Son arrivée à l’Assemblée nationale coïncide avec la percée de l’extrême droite à la chambre basse. Comme les 89 députés élus, Christophe Barthès est prié d’appliquer la stratégie de la cravate. Comprendre : bien se tenir pour ne pas saborder le travail de dédiabolisation entrepris depuis des années. La consigne n’est qu’à moitié respectée. Exemple en janvier 2024, où il participe à une manifestation d’agriculteurs et pose fièrement avec des collègues devant une pancarte « va faire la soupe salope », visant les écologistes Marine Tondelier et Sandrine Rousseau. Et il assume. Donnant ainsi un avant-goût grossier de son mandat de maire.
Aides à la presse coupées, groupe de lycéens infiltré…
À peine installé dans son fauteuil, le maire RN enchaîne les décisions polémiques. Quatre jours après son élection, il signe un arrêté anti-mendicité, immédiatement contesté en justice par la Ligue des droits de l’Homme - le tribunal administratif a rejeté le recours, et doit encore se prononcer sur le fonds. Les mois suivant, il tente de faire taire toute forme d’opposition dans la ville. Début avril, il va par exemple jusqu’à infiltrer et menacer un groupe Instagram de lycéens qui prévoyaient une manifestation contre sa politique.
Sa croisade contre les syndicats date, elle, d’une manifestation contre ses premières mesures. Il a également interrompu l’achat d’espaces publicitaires et partenariats culturels avec le groupe de presse locale La Dépêche du Midi accusé de manquer de neutralité.
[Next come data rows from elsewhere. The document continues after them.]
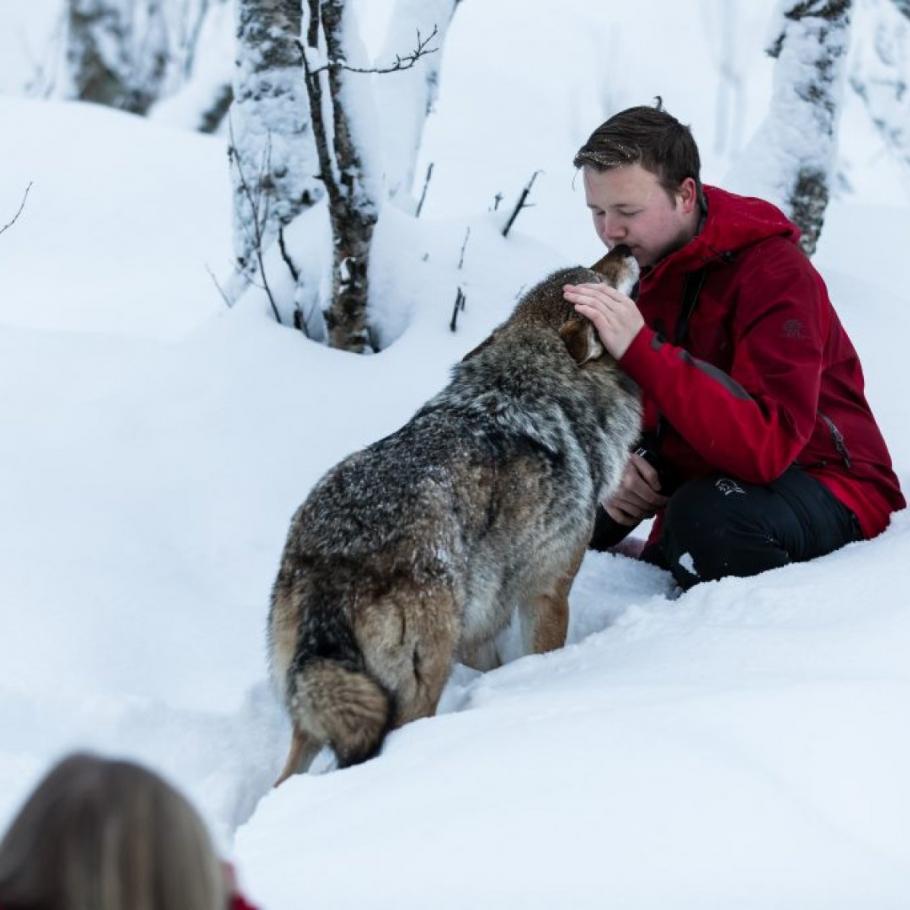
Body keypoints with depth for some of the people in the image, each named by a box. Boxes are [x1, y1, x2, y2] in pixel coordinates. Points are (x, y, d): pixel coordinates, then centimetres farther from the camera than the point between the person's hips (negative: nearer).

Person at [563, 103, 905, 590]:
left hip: (828, 490, -8)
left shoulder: (776, 274, -21)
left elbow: (767, 447, -34)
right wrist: (623, 463, -16)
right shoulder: (636, 266, 2)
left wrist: (641, 349, -39)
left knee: (705, 517, -37)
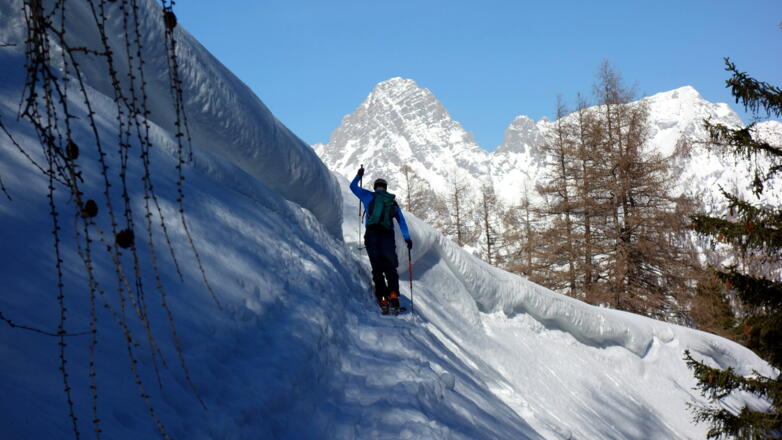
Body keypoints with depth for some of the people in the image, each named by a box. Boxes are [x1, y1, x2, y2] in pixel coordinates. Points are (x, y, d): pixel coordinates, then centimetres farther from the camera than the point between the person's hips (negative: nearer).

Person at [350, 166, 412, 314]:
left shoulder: (369, 196, 12)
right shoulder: (393, 202, 19)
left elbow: (353, 187, 24)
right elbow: (401, 221, 12)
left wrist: (359, 176, 41)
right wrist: (407, 238, 10)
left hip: (372, 234, -1)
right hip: (388, 236, 1)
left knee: (377, 269, 0)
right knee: (390, 268, 3)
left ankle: (383, 299, -11)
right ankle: (393, 295, -17)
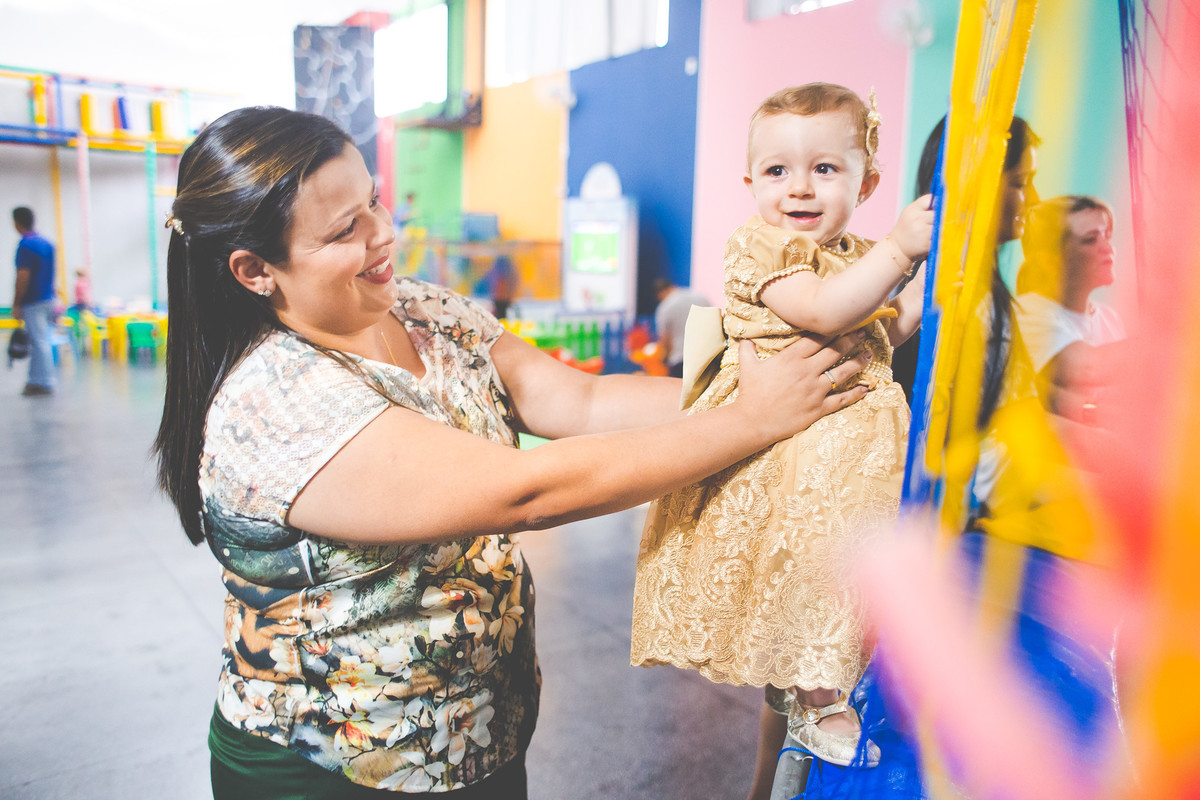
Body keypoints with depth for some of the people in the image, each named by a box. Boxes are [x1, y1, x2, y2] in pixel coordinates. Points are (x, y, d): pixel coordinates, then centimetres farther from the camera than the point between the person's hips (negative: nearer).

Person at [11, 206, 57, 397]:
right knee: (39, 341, 13)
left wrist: (16, 305, -10)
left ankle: (45, 383, 0)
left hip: (33, 302, -8)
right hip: (49, 299, 8)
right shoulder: (47, 242, 11)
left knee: (39, 342, -4)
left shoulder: (25, 245, -14)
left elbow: (23, 278, -17)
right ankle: (36, 380, 18)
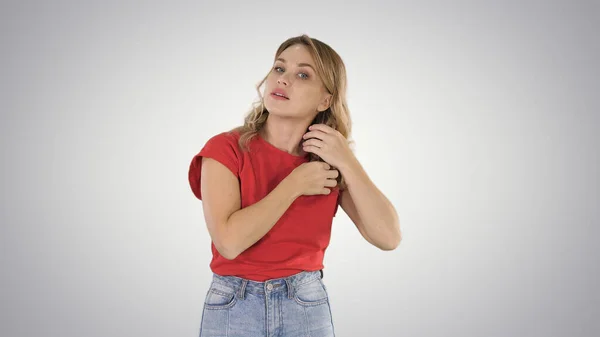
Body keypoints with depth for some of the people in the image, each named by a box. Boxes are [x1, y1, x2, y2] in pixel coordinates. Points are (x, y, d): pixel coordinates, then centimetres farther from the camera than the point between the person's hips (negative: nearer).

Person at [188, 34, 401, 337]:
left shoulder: (332, 165, -1)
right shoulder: (225, 148, -10)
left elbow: (388, 237, -10)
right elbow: (229, 242, -21)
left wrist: (347, 162, -16)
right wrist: (295, 184, -17)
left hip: (308, 309, 2)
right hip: (232, 311, -2)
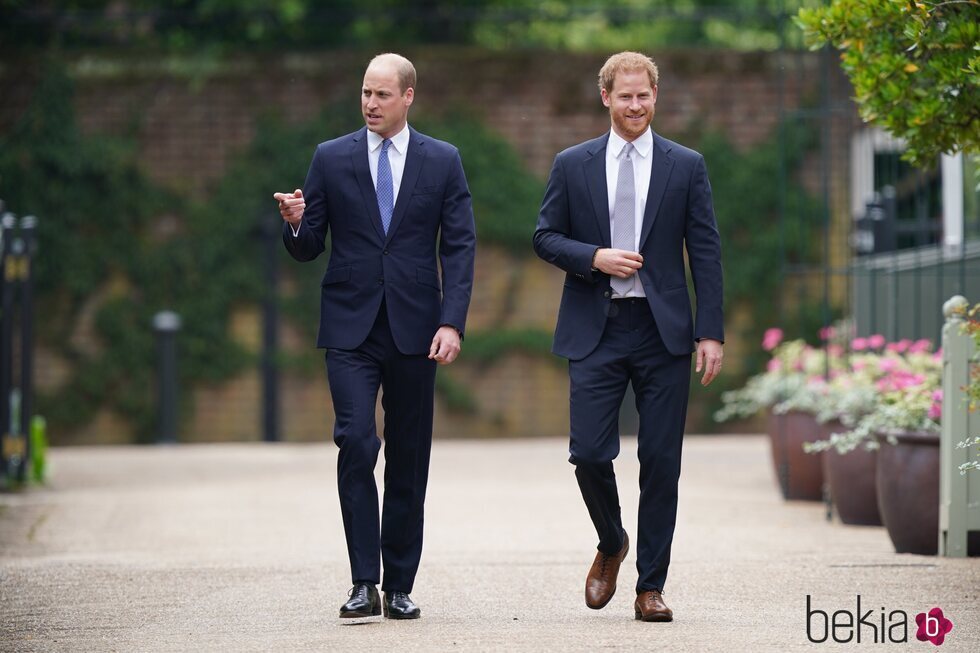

Sur un autre registre, il a aussi refusé de mettre des locaux municipaux à disposition du consulat d’Algérie lors des élections législatives. Féru des coups de communication, le maire ne s’émeut guère des reproches et polémiques. « J’ai toujours tout assumé dans ma vie. J’ai un ancien maire qui me disait, en bien ou en mal, l’essentiel, c’est qu’on parle de toi. Je pense que c’est fait », disait-il en avril à France 3 Occitanie.
Mais au sein du Rassemblement national, certaines de ses décisions agacent, car perçues comme à contre-courant de la stratégie de lissage a fortiori à l’approche de la présidentielle 2027. Exemple avec le retrait du drapeau européen sur le fronton de l’Hôtel de ville. La décision n’est pas illégale mais elle a fait ressurgir l’europhobie inhérente au Rassemblement national. Aussi son opportunisme, alors même que certains de ses élus agriculteurs, dont Christophe Barthès lui-même, profitent des aides de l’UE. Plus symbolique, l’élu a aussi rendu un hommage appuyé à Jeanne d’Arc, alors même que Marine Le Pen et Jordan Bardella prennent depuis quelques années leurs distances avec cette figure fétiche de Jean-Marie Le Pen. Lorsqu’elle a été interrogée en mai sur ces nouveaux édiles perturbateurs, la cheffe de file du RN a botté en touche, disant refuser toute « tutelle de l’appareil central ».
En cette période de canicule, le maire de Carcassonne a suivi la ligne du parti et annoncé l’installation de climatiseurs dans les établissements scolaires, une déclinaison du « plan clim’ » réclamé par Marine Le Pen. Mais il ne faudra pas compter sur lui pour en faire plus. La canicule a été la grande absente de l’ultime conseil municipal avant l’été. Rien de bien surprenant pour un élu qui en 2024 encore, affichait publiquement son climatoscepticisme. Et à l’image d’un parti qui n’a jamais fait du climat une de ses priorités.